Stored dataset items
=== Section Start ===
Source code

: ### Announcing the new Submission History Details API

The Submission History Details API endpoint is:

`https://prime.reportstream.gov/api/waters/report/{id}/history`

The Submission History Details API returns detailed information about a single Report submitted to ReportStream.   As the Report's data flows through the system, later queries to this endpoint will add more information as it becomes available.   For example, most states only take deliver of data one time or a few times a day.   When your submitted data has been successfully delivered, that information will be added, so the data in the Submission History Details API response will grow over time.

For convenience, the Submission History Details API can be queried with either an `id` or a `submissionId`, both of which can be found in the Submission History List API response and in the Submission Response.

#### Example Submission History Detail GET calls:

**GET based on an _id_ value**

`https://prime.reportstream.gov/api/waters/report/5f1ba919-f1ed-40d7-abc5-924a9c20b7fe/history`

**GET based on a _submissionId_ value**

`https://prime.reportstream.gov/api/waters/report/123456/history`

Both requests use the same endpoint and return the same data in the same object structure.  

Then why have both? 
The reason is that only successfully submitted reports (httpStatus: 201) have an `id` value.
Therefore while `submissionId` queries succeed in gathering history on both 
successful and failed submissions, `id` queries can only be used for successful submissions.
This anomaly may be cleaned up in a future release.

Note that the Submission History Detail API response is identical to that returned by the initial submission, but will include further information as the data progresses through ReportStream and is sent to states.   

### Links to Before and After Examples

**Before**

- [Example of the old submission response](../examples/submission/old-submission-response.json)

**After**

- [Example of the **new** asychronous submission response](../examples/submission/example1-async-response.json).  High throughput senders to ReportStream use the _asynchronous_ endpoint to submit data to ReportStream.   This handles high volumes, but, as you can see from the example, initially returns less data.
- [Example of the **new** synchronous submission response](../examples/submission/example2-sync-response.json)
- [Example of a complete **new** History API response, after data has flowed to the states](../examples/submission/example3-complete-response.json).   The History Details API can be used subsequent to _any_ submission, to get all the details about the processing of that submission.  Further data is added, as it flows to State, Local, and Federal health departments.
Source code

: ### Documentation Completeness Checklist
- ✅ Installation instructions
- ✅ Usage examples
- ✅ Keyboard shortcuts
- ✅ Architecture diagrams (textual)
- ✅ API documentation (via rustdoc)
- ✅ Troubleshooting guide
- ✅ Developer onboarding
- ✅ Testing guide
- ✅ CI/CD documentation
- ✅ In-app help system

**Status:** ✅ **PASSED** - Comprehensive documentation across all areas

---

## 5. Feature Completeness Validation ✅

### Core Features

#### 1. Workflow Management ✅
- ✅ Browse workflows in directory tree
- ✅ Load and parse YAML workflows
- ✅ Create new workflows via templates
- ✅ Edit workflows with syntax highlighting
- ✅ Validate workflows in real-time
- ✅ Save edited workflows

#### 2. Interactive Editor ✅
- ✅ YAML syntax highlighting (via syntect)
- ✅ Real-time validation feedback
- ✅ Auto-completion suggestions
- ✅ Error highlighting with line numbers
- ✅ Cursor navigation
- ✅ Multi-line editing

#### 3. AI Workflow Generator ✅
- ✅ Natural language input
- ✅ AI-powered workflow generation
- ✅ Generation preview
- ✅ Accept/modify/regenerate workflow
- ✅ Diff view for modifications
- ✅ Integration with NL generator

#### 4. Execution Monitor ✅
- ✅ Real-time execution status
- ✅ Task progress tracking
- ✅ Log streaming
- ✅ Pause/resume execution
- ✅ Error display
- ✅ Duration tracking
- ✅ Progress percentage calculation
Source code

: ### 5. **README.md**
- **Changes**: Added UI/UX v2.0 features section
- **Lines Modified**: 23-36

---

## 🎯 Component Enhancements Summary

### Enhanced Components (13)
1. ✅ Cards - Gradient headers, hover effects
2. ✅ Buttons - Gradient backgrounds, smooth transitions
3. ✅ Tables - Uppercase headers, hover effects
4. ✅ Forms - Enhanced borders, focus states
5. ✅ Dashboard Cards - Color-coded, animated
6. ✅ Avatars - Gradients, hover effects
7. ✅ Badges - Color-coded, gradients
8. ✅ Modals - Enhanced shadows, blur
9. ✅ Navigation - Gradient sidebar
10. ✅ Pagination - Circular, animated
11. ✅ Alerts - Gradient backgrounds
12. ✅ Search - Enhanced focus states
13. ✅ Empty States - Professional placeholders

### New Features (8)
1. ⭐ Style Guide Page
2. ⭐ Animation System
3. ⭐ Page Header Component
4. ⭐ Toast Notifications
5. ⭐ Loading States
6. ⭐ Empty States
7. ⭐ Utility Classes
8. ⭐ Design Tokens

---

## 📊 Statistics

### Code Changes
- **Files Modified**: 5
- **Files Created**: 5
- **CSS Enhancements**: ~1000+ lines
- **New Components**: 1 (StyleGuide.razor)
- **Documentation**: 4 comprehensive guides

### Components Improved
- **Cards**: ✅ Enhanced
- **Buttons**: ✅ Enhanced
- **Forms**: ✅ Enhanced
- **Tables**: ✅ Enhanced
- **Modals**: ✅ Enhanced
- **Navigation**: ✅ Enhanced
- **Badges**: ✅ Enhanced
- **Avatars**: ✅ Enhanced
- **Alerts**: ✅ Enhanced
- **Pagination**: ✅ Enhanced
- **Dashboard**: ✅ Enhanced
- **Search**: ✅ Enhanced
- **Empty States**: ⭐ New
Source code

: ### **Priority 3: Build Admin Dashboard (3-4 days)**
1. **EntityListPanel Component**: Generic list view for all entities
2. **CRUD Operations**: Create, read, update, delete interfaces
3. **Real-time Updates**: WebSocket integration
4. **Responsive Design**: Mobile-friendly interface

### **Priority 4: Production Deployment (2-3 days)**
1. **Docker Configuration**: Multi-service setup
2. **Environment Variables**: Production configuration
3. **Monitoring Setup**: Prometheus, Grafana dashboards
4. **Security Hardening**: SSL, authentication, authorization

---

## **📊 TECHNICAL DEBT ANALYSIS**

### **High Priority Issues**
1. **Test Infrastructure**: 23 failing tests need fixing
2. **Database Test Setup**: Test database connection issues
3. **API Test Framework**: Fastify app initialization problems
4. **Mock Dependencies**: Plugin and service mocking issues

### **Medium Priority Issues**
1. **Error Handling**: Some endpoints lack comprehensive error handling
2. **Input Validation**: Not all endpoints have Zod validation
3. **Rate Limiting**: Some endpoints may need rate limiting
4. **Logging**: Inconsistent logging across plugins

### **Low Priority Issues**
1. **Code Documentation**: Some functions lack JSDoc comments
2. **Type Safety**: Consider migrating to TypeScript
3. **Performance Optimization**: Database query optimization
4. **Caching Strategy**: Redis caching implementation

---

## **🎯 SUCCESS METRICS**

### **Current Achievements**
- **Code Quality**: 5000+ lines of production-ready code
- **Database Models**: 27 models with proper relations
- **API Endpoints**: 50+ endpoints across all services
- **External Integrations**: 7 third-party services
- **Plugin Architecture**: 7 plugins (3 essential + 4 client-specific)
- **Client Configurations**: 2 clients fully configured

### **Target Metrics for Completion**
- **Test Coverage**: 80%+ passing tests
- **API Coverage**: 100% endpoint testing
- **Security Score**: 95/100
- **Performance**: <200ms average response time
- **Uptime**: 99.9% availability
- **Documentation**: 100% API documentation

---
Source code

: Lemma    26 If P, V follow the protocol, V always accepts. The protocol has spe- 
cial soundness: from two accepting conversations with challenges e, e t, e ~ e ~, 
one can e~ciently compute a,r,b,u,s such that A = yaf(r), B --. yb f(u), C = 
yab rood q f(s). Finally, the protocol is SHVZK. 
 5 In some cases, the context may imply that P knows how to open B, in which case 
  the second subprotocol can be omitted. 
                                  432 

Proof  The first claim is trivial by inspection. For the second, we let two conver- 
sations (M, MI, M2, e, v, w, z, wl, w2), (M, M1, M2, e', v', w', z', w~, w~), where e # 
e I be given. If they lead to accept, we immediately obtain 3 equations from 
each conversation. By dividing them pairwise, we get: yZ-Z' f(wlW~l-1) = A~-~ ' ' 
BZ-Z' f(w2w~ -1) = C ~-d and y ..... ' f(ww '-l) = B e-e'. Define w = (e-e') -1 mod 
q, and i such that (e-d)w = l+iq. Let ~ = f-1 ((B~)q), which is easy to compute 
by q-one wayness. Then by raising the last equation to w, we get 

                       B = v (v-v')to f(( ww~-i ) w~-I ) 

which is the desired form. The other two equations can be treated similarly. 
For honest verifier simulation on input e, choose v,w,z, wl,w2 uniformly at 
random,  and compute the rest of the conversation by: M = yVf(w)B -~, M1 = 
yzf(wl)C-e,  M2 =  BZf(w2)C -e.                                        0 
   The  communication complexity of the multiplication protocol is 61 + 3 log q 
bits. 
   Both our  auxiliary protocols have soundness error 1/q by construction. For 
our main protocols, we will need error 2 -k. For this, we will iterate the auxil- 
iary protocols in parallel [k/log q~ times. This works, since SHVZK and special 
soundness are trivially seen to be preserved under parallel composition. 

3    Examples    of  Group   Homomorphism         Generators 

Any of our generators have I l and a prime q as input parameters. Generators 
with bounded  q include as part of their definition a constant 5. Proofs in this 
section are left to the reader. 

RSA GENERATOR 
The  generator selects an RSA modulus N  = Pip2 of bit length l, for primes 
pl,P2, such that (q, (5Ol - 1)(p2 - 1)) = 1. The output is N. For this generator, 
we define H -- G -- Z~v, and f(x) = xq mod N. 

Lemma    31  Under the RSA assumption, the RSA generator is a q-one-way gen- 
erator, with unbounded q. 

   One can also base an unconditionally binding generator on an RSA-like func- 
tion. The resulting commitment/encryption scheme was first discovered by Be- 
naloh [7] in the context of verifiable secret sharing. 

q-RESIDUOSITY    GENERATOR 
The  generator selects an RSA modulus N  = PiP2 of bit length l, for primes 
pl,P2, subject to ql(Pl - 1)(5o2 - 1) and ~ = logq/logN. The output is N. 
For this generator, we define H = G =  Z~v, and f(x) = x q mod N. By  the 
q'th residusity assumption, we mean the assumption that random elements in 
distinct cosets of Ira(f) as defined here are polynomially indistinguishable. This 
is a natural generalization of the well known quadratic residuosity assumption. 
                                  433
=== Section End ===
#### TASK TO CARRY OUT:
Look through the entries above and report each line where the string "from" occurs.

#### ANSWER FOR THE TASK:
- [Example of the **new** asychronous submission response](../examples/submission/example1-async-response.json).  High throughput senders to ReportStream use the _asynchronous_ endpoint to submit data to ReportStream.   This handles high volumes, but, as you can see from the example, initially returns less data.
cial soundness: from two accepting conversations with challenges e, e t, e ~ e ~, 
e I be given. If they lead to accept, we immediately obtain 3 equations from 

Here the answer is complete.